I would more say "seems like it would reasonably help a lot in getting a huge amount of useful work out of AIs". (And then this work could plausibly help with aligning superintelligent AIs, but that isn't clearly the only or even main thing we're initially targeting.)

Replies from: Raemon
comment by Raemon · 2024-01-26T00:18:00.734Z · LW(p) · GW(p)

I would more say "seems like it would reasonably help a lot in getting a huge amount of useful work out of AIs". (And then this work could plausibly help with aligning superintelligent AIs, but that isn't clearly the only or even main thing we're initially targeting.)

Yeah I think if I thought more carefully before posting I'd have come up with this rephrasing myself. Matches my understanding of what you're going for.
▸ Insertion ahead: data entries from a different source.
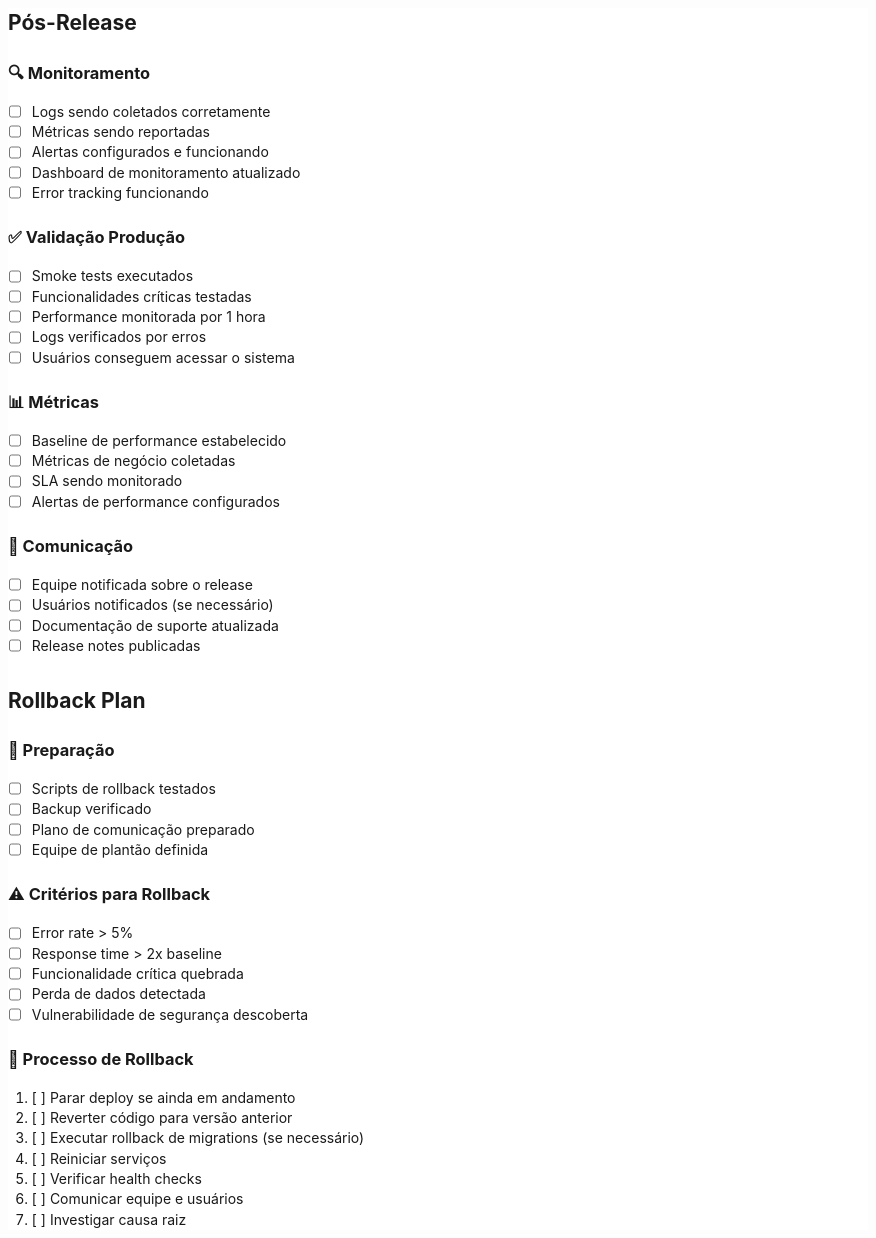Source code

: ## Pós-Release

### 🔍 Monitoramento
- [ ] Logs sendo coletados corretamente
- [ ] Métricas sendo reportadas
- [ ] Alertas configurados e funcionando
- [ ] Dashboard de monitoramento atualizado
- [ ] Error tracking funcionando

### ✅ Validação Produção
- [ ] Smoke tests executados
- [ ] Funcionalidades críticas testadas
- [ ] Performance monitorada por 1 hora
- [ ] Logs verificados por erros
- [ ] Usuários conseguem acessar o sistema

### 📊 Métricas
- [ ] Baseline de performance estabelecido
- [ ] Métricas de negócio coletadas
- [ ] SLA sendo monitorado
- [ ] Alertas de performance configurados

### 📢 Comunicação
- [ ] Equipe notificada sobre o release
- [ ] Usuários notificados (se necessário)
- [ ] Documentação de suporte atualizada
- [ ] Release notes publicadas

## Rollback Plan

### 🔄 Preparação
- [ ] Scripts de rollback testados
- [ ] Backup verificado
- [ ] Plano de comunicação preparado
- [ ] Equipe de plantão definida

### ⚠️ Critérios para Rollback
- [ ] Error rate > 5%
- [ ] Response time > 2x baseline
- [ ] Funcionalidade crítica quebrada
- [ ] Perda de dados detectada
- [ ] Vulnerabilidade de segurança descoberta

### 🚨 Processo de Rollback
1. [ ] Parar deploy se ainda em andamento
2. [ ] Reverter código para versão anterior
3. [ ] Executar rollback de migrations (se necessário)
4. [ ] Reiniciar serviços
5. [ ] Verificar health checks
6. [ ] Comunicar equipe e usuários
7. [ ] Investigar causa raiz
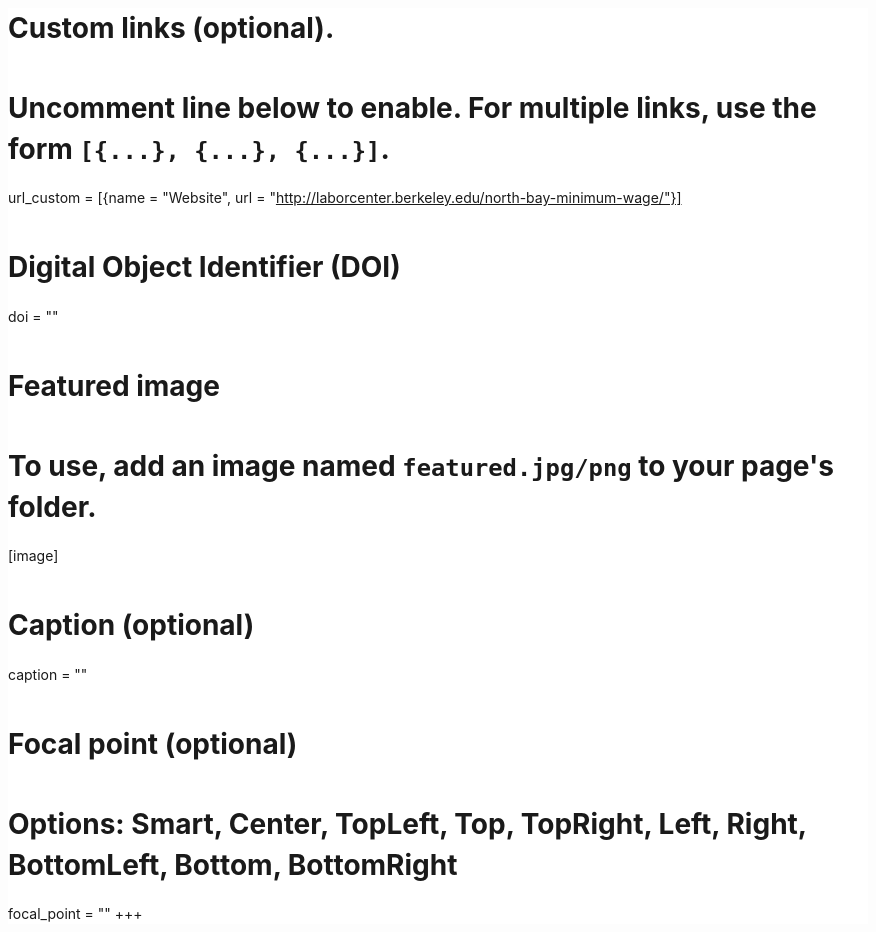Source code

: # Custom links (optional).
#   Uncomment line below to enable. For multiple links, use the form `[{...}, {...}, {...}]`.
url_custom = [{name = "Website", url = "http://laborcenter.berkeley.edu/north-bay-minimum-wage/"}]

# Digital Object Identifier (DOI)
doi = ""

# Featured image
# To use, add an image named `featured.jpg/png` to your page's folder. 
[image]
  # Caption (optional)
  caption = ""

  # Focal point (optional)
  # Options: Smart, Center, TopLeft, Top, TopRight, Left, Right, BottomLeft, Bottom, BottomRight
  focal_point = ""
+++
comment by Joseph Bloom (Jbloom) · 2024-01-28T16:41:40.613Z · LW(p) · GW(p)

Thanks for writing this! This is an idea that I think is pretty valuable and one that comes up fairly frequently when discussing different AI safety research agendas.

I think that there's a possibly useful analogue of this which is useful from the perspective of being deep inside a cluster of AI safety research and wondering whether it's good. Specifically, I think we should ask "does the value of my current line of research hinge on us basically being right about a bunch of things or does much of the research value come from discovering all the places we are wrong?".

One reason this feels like an important variant to me is that when I speak to people skeptical about the area of research I've been working in, they often seem surprised that I'm very much in agreement with them about a number of issues. Still, I disagree with them that the solution is to shift focus, so much as to try to work how the one paradigm might need to shift into another.